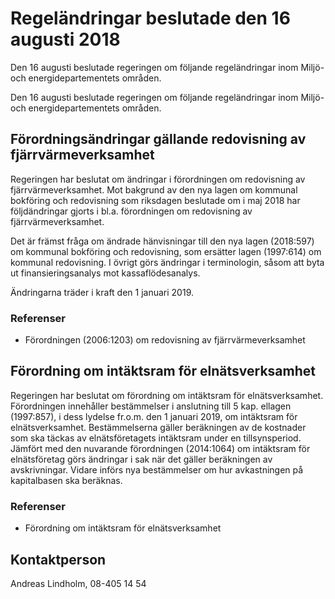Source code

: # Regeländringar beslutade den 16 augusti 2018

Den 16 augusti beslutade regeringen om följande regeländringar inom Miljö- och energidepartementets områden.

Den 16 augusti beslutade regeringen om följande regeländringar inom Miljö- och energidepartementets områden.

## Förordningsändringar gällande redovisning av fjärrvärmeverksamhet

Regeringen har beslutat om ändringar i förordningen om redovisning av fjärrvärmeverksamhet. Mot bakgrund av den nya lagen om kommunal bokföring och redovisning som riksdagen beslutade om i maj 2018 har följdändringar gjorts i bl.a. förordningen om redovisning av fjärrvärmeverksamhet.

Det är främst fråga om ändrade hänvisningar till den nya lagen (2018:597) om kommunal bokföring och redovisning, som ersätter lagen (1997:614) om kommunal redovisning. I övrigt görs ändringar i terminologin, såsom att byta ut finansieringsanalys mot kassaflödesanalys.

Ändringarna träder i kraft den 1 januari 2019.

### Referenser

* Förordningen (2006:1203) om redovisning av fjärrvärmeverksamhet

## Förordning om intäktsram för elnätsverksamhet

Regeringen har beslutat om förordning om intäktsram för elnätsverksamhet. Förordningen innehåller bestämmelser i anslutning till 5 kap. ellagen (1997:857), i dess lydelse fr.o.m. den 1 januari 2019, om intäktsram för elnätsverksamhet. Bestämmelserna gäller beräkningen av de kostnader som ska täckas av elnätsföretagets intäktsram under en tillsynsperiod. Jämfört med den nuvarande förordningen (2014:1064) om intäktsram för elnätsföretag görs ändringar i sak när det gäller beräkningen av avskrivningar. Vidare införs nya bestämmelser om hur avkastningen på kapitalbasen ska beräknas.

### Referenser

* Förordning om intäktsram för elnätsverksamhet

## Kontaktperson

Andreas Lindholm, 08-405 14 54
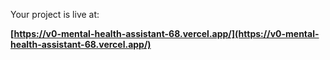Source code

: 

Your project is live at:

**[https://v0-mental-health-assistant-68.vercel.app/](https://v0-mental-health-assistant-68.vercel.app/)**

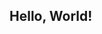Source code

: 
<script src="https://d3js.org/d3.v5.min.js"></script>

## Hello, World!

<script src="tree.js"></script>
════════════════
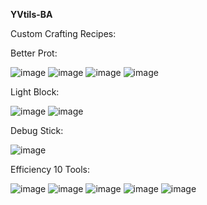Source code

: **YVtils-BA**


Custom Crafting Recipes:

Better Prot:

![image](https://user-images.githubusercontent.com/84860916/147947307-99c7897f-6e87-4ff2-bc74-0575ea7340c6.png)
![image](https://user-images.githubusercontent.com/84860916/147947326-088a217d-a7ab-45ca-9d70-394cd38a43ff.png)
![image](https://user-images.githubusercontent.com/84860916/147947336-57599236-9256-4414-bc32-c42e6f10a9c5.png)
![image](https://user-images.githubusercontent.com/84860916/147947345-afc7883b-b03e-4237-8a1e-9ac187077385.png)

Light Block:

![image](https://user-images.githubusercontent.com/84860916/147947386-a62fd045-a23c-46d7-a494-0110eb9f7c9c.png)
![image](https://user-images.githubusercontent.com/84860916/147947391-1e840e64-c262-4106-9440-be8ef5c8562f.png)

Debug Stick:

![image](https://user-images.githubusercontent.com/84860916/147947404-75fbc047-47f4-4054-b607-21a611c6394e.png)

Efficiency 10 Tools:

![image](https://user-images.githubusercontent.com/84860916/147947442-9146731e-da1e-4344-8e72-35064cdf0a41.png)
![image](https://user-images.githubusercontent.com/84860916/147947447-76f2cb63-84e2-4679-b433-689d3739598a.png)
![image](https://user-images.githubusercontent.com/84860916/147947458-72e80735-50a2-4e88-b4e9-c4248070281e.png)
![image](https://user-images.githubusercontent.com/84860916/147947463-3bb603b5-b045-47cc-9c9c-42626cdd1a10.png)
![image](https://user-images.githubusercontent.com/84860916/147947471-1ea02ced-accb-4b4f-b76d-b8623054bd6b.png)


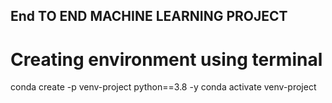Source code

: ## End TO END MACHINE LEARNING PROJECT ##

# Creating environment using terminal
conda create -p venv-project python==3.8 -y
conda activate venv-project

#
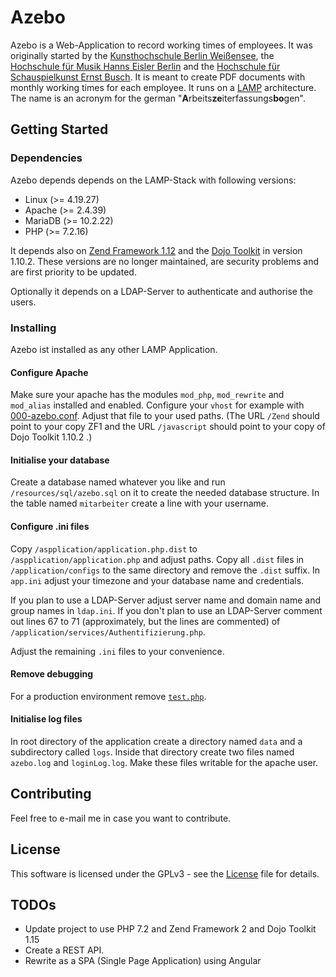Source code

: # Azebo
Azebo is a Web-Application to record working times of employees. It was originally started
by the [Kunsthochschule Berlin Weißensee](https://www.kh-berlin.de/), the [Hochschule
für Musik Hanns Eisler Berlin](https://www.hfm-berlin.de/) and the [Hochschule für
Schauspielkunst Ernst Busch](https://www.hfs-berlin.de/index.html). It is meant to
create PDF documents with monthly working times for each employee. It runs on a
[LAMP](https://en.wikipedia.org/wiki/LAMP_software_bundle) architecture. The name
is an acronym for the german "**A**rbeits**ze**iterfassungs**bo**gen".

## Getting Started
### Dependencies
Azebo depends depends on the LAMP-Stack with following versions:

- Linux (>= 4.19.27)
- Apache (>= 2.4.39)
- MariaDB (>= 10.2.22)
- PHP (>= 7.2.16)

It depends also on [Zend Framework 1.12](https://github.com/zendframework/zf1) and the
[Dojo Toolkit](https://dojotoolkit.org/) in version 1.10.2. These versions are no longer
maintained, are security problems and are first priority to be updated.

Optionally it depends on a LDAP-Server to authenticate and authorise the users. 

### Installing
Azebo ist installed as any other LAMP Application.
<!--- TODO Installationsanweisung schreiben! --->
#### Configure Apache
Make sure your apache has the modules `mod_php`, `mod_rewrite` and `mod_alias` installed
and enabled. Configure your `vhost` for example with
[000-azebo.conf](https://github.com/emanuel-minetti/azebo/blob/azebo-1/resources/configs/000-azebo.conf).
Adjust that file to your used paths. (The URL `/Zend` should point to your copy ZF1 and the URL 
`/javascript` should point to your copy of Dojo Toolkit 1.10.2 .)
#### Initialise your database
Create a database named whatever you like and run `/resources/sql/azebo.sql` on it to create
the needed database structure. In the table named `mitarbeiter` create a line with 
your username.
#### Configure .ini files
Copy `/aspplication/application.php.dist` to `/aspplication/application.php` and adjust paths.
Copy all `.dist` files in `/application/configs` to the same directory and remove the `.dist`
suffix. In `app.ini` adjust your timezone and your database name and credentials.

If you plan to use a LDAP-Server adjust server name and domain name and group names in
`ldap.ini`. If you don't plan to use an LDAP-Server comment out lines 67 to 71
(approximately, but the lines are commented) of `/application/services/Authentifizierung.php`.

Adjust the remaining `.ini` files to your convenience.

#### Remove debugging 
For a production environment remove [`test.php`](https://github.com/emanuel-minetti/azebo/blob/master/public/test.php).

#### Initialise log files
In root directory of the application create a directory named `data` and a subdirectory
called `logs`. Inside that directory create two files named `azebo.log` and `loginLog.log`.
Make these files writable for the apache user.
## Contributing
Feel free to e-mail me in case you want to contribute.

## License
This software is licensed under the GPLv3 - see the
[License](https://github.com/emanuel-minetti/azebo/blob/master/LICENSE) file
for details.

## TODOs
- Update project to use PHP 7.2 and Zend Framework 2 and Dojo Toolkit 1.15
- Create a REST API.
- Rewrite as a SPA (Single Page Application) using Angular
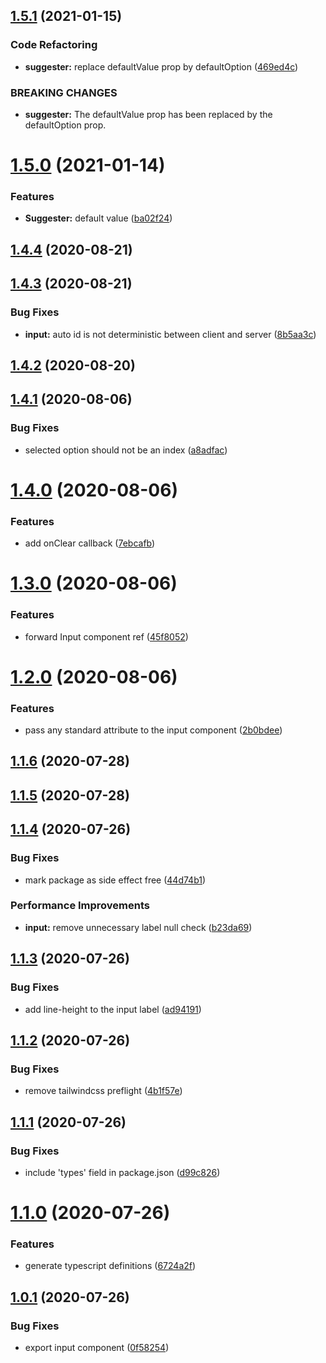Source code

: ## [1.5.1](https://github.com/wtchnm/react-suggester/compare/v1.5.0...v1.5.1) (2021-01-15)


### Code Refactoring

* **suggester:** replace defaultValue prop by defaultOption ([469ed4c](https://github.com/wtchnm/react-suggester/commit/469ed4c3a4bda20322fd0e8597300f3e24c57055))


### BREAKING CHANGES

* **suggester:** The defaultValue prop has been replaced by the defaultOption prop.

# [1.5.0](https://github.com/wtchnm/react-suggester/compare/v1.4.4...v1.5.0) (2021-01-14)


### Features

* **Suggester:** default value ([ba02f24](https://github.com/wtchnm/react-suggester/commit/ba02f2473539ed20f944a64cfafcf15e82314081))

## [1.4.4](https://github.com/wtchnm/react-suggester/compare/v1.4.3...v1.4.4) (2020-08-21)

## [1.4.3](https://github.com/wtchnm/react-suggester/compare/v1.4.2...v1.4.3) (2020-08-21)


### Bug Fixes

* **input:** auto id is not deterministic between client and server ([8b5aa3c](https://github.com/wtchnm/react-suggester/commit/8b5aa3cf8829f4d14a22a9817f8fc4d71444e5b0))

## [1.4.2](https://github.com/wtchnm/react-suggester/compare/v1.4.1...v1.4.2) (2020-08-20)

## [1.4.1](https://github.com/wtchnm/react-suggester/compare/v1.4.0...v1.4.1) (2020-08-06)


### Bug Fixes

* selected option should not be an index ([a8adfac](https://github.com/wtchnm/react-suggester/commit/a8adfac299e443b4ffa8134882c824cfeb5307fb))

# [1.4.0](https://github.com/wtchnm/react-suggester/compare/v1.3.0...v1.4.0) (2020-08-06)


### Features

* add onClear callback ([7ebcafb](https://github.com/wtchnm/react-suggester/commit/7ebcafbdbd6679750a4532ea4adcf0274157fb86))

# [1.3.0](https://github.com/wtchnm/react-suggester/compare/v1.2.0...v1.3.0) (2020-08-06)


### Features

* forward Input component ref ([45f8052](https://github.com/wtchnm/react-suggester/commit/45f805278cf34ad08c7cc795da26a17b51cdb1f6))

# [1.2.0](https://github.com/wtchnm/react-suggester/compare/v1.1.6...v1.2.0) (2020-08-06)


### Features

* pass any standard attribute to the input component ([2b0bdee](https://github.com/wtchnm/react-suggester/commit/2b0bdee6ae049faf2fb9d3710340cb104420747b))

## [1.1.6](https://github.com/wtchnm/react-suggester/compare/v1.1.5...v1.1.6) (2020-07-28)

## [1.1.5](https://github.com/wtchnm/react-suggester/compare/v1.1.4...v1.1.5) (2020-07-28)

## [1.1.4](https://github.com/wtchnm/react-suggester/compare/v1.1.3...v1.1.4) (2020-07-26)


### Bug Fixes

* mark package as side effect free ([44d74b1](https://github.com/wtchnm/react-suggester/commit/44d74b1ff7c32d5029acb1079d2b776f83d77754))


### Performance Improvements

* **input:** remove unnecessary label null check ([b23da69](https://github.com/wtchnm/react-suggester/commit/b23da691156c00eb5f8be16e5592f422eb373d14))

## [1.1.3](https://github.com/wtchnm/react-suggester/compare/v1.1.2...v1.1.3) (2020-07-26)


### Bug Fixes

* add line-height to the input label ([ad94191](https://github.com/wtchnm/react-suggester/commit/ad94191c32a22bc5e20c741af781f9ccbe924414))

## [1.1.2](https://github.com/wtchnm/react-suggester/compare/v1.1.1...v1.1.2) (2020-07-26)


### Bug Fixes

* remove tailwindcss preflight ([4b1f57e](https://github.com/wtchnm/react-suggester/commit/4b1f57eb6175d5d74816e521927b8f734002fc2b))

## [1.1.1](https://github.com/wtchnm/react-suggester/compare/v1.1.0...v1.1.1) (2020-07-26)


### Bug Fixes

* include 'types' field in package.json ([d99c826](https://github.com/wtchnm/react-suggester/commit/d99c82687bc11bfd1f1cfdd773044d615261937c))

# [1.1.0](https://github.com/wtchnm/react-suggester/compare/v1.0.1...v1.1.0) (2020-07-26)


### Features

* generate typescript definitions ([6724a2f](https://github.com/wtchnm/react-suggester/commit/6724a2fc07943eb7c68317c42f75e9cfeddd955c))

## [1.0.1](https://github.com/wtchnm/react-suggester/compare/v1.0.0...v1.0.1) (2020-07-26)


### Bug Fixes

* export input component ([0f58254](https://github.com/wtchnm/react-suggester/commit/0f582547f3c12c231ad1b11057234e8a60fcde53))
════════════════
Your answer should be the lines above, from the line containing "Toolkit 1.10.2 .)" up to and including the line containing "#### Remove debugging", reproduced exactly and with nothing else.

`/javascript` should point to your copy of Dojo Toolkit 1.10.2 .)
#### Initialise your database
Create a database named whatever you like and run `/resources/sql/azebo.sql` on it to create
the needed database structure. In the table named `mitarbeiter` create a line with 
your username.
#### Configure .ini files
Copy `/aspplication/application.php.dist` to `/aspplication/application.php` and adjust paths.
Copy all `.dist` files in `/application/configs` to the same directory and remove the `.dist`
suffix. In `app.ini` adjust your timezone and your database name and credentials.

If you plan to use a LDAP-Server adjust server name and domain name and group names in
`ldap.ini`. If you don't plan to use an LDAP-Server comment out lines 67 to 71
(approximately, but the lines are commented) of `/application/services/Authentifizierung.php`.

Adjust the remaining `.ini` files to your convenience.

#### Remove debugging 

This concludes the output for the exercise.